On a random weekday morning, the clock strikes 7:45, and I am already late to catch the bus. I sprint across the streets of Pammal to see if the gods are smiling upon me, and as they always are, I catch the bus. A large, yellow metal tube of 12 tons, and not everyone can drive it. One needs a special license to do so. One that my driver anna has. I climb aboard, grab a window seat ahead of the younger students, plug in my earphones, and slip into a higher plane of existence, egged on by the sleepy, melodious tunes of ARR.



Long story short, for over two hours every weekday, I trust my driver anna with my life as he ferries me back and forth from college. And he has never once put my life at stake, even a little. If he did, lives would be lost, and not just the ones sitting inside the bus. While most of us at Sairam were worried about whether Eid was a holiday or not, an unspoken tragedy was unfolding in Haryana's Mahendragarh. As we chilled at home, a drunken driver claimed the lives of six children, seriously injuring 20.


There have been several questions raised, like

  1. Why was a school open on Eid, a public holiday?

  2. Why was there no attendant on the bus, as mandated by the courts?

  3. Why was no action taken against the driver for drunk driving despite repeated complaints?

  4. Why was a bus that did not have the right permits since 2018 allowed to run?


Cases have been filed against the management, and the questions will no doubt be answered, but the 6 children who died won't be able to hear lawyers argue in court about why a certain group of people decided to play with lives that were not theirs to risk.
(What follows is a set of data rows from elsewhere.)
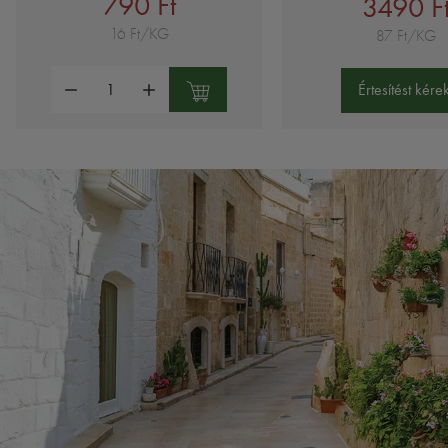
790 Ft
3490 F
16 Ft/KG
87 Ft/KG
Mennyiség:
Értesítést kérek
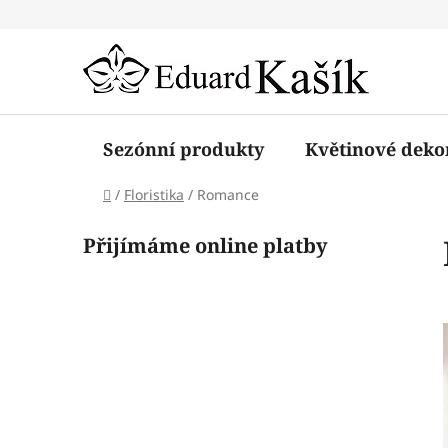
Přejít
na
obsah
Sezónní produkty
Květinové deko
Domů
/
Floristika
/
Romance
P
K
Přijímáme online platby
Přeskočit
o
a
kategorie
s
t
t
e
r
g
a
o
r
n
i
n
e
í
This is but a consequence of many instances where we simply fail to follow the rules. Yes, every instance of drunk driving might not lead to accident; every permit less vehicle does not cause the loss of lives, and not every instance of not following the rules has led to serious consequences. But what we need to realize is that every time we don't follow these rules that are set aside for OUR safety, we take a certain risk, whose dividend we might not be able to pay.


Rules need to be followed; that's what they are here for, right? Organizations need to develop a conscience when they decide to gamble with lives that are not theirs. This article might seem like a bunch of rambling sentences, and perhaps they are, for I do not know how to react to this heartbreaking piece of news. For I am one of those who commute in an organizational transport every day, and I do not know whether or not I would have survived this long had a set of people decided they were above the rules. We can't do anything but pray justice is served and hope that those responsible are punished.